You studied political science, so how did you get into real estate?

I would say that I am in politics. The entire job is political and about understanding people’s motivations.

I worked for my dad coming out of college. I had some informational interviews, including at Halcyon Real Estate Advisors; I ended up working there for a couple of years. Then I got hired by Lynn Sedway, whose business was folded into CBRE consulting. She and her husband Paul, who was a big land use consultant, were friends of my parents, and Lynn hired me away from Halcyon.

Then I got a call from a headhunter forming Catellus Development Corp. I was there in the early ’90s, which was an extremely traumatic time in the industry.

What’s one pivotal deal you remember from that time?

I took a job out at Colliers in the East Bay doing investment sales. I figured out about 15 minutes in: I am not a broker. But the guy who ran AMC Theaters knew my grandmother in Minneapolis, and I put together a deal with AMC to buy 1000 Van Ness. AMC thought they wanted to be a developer, but they figured out doing this in San Francisco was gymnastics they were not built for. I ended up bringing the deal to The Martin Group — TMG — and seeing if they wanted it.

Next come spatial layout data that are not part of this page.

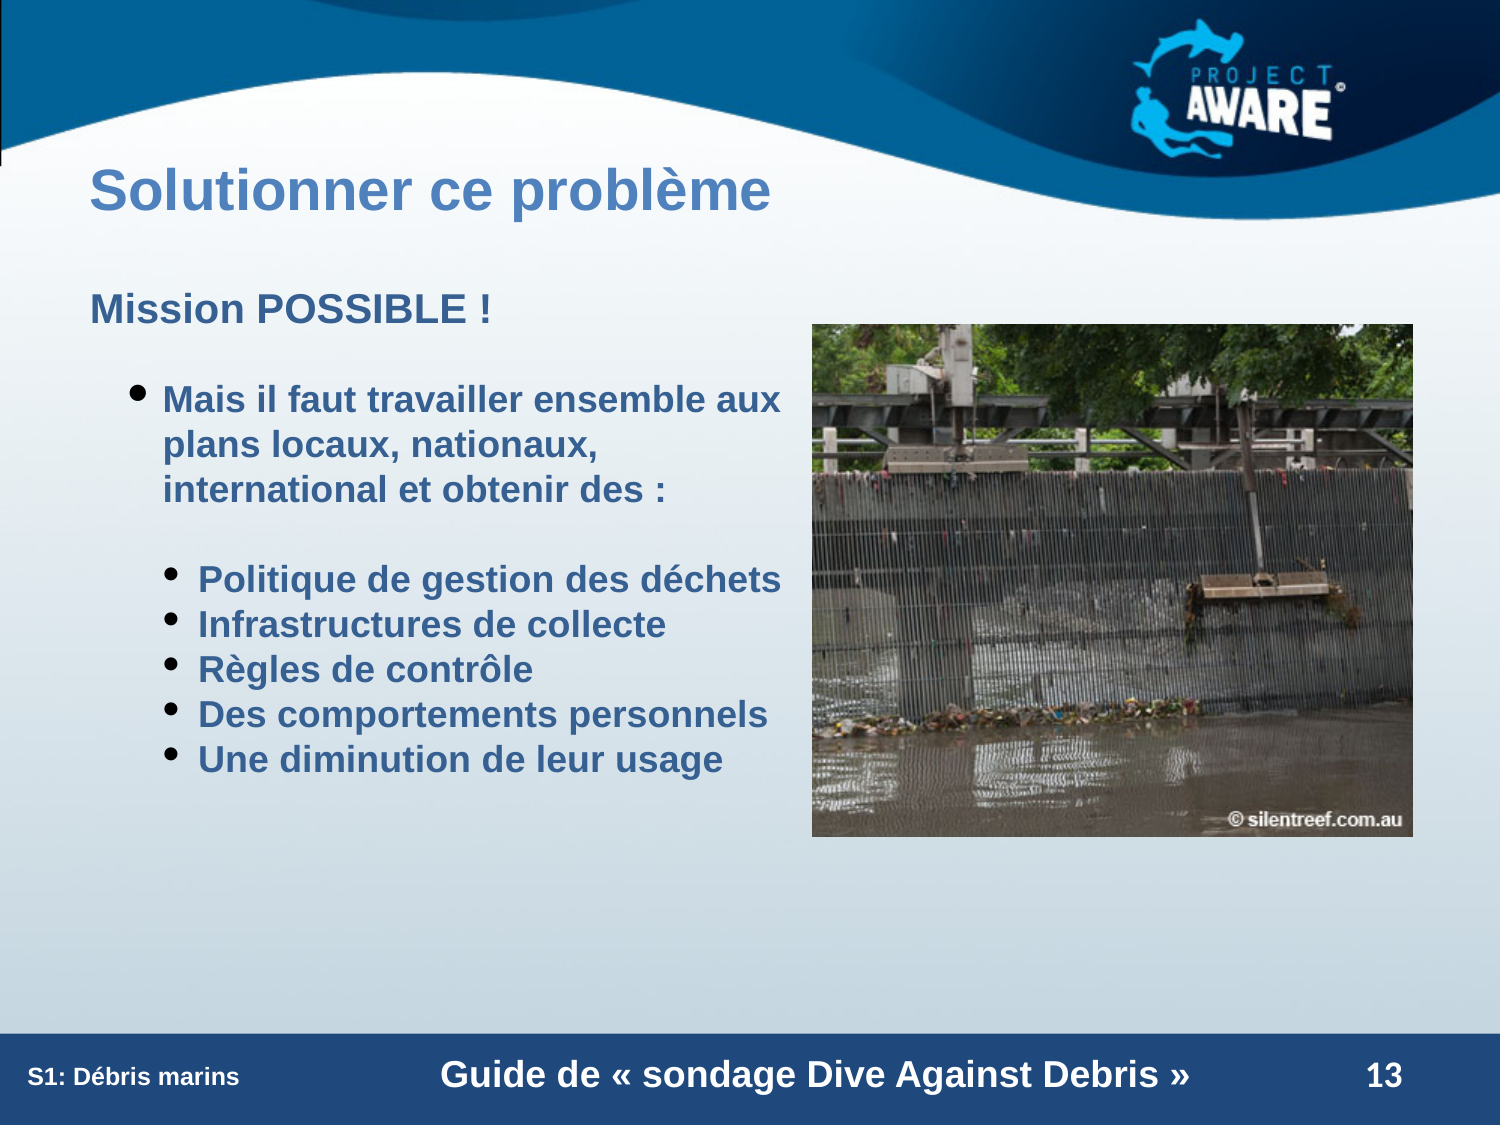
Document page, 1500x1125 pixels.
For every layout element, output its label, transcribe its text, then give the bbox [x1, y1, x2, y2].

text_box Guide de « sondage Dive Against Debris » [425, 1042, 1276, 1103]
text_box Mission POSSIBLE ! [74, 274, 1413, 355]
text_box Solutionner ce problème [74, 145, 1188, 237]
text_box Mais il faut travailler ensemble aux plans locaux, nationaux, international et obtenir des : Politique de gestion des déchets Infrastructures de collecte Règles de contrôle Des comportements personnels Une diminution de leur usage [112, 367, 800, 815]
text_box <numéro> [1350, 1042, 1475, 1103]
picture [0, 0, 1500, 1037]
text_box S1: Débris marins [12, 1052, 425, 1103]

I told them: “Just one thing. You gotta hire me. I can’t do this brokerage thing anymore.” The really cool part of that was I got my dad to be the architect at 1000 Van Ness.

You were promoted to co-CEO this past fall. How has your day-to-day at TMG changed since stepping into that role?

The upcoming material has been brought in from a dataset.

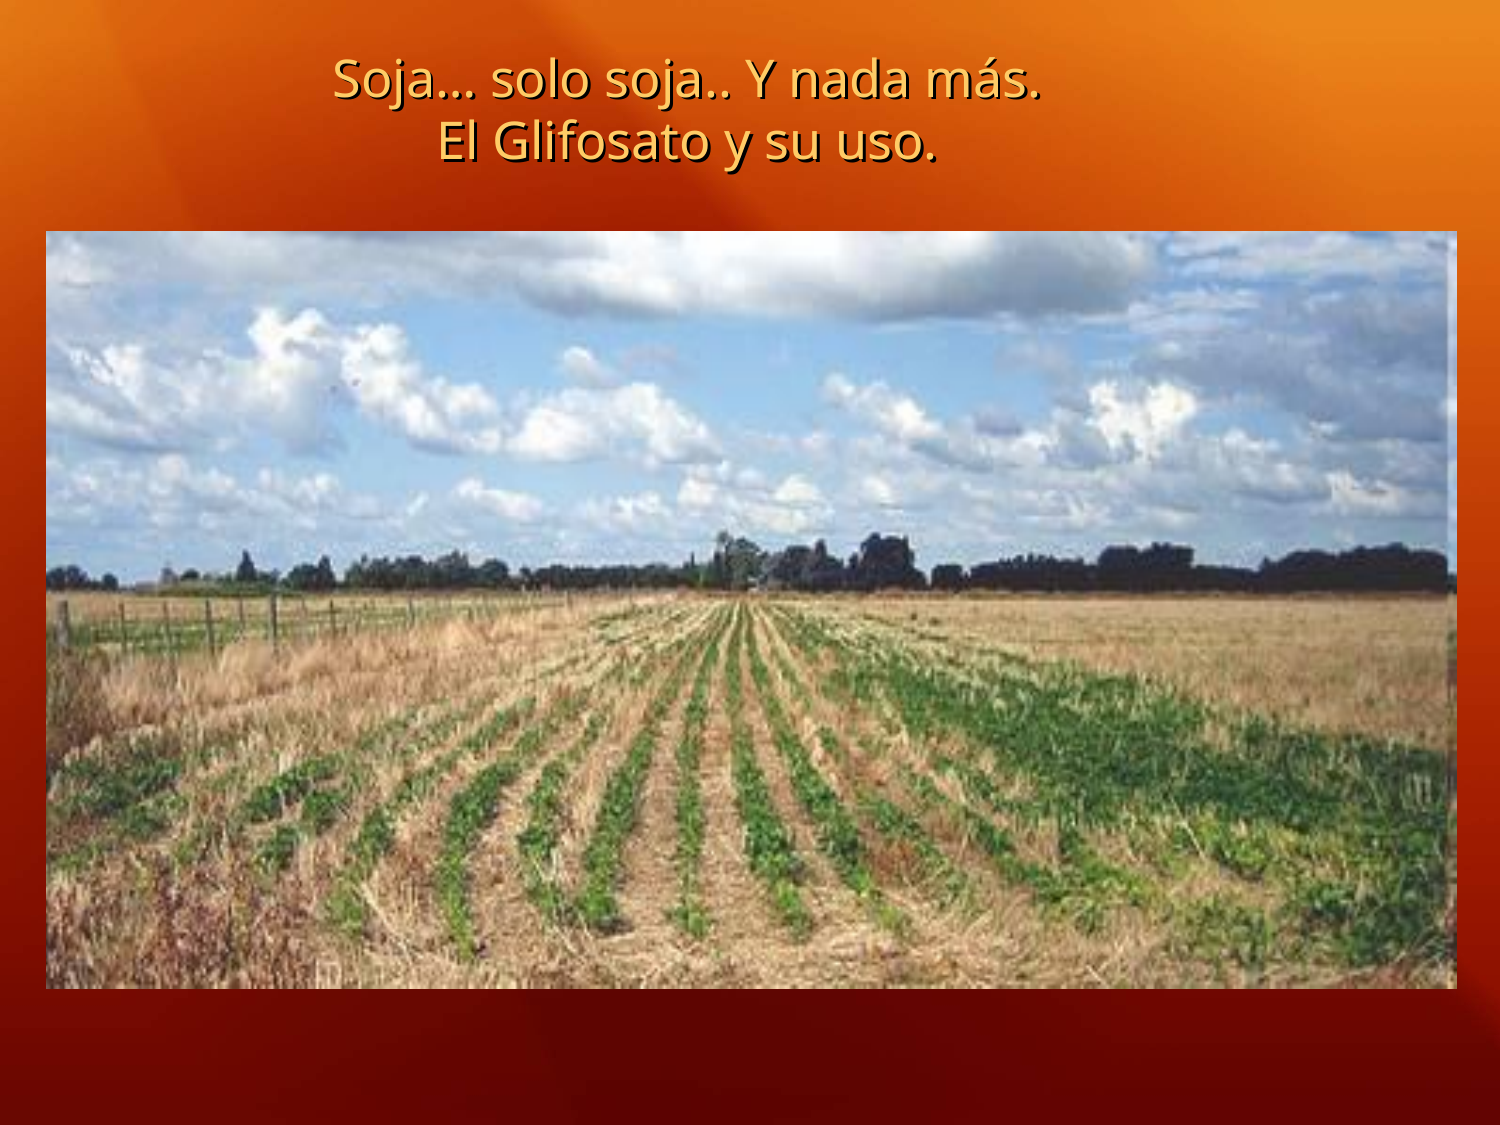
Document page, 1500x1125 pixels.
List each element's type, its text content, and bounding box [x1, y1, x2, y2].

text_box Soja… solo soja.. Y nada más. El Glifosato y su uso. [74, 37, 1300, 178]
picture [0, 0, 1500, 1125]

As CEO, you’re focused on the enterprise as well as the deals. The enterprise is the people, the brand, the investments. That, and what you want the enterprise to be. Mike (Covarrubias) has done such a good job curating the company that I am extraordinarily fortunate to step into something with such a great culture.

It is a different job, and it definitely takes some different thinking. It’s the bigger picture: What does the company need? And what role should you be playing, both for the people who work there and the community?

What role does a successful company play in a community like the San Francisco Bay Area?

Hopefully you’re building an enterprise where people are connected to their community and giving back. I think companies need to play a leadership role in their communities, especially when you’re hyperlocal like we are.

TMG has been very active in San Francisco and its downtown. How are you thinking about opportunity downtown in the post pandemic era?

That is a big question. It’s obviously got its challenges with structural demand change in how we work. I don’t believe where we are is necessarily permanent, but I don’t think we’re going back to where we were, with people in the office five days a week. I know a lot of people are counting San Francisco out. I would not do that, personally. A lot of people have called the death of San Francisco multiple times.

The downtown feels better than it has in a long time, and it has tailwinds. The demand from artificial intelligence is real. AI is likely going to be bigger in how it permeates the economy nationally than the original dot-com tech waves. The depth at which AI is going to touch every part of the economy — it’s going to create a vertical to every business. And we are at the epicenter of that.

It’s going to take work, because we shut it down for so long, but I definitely am a believer in downtown being back — and being different, which will frankly be a good thing.

What’s something about you that surprises people?

I followed the Grateful Dead for four years. I missed three shows they played those four years, and only because I could not push my exams any further. It was February, and my teachers were like, “Do you want to fail the class?”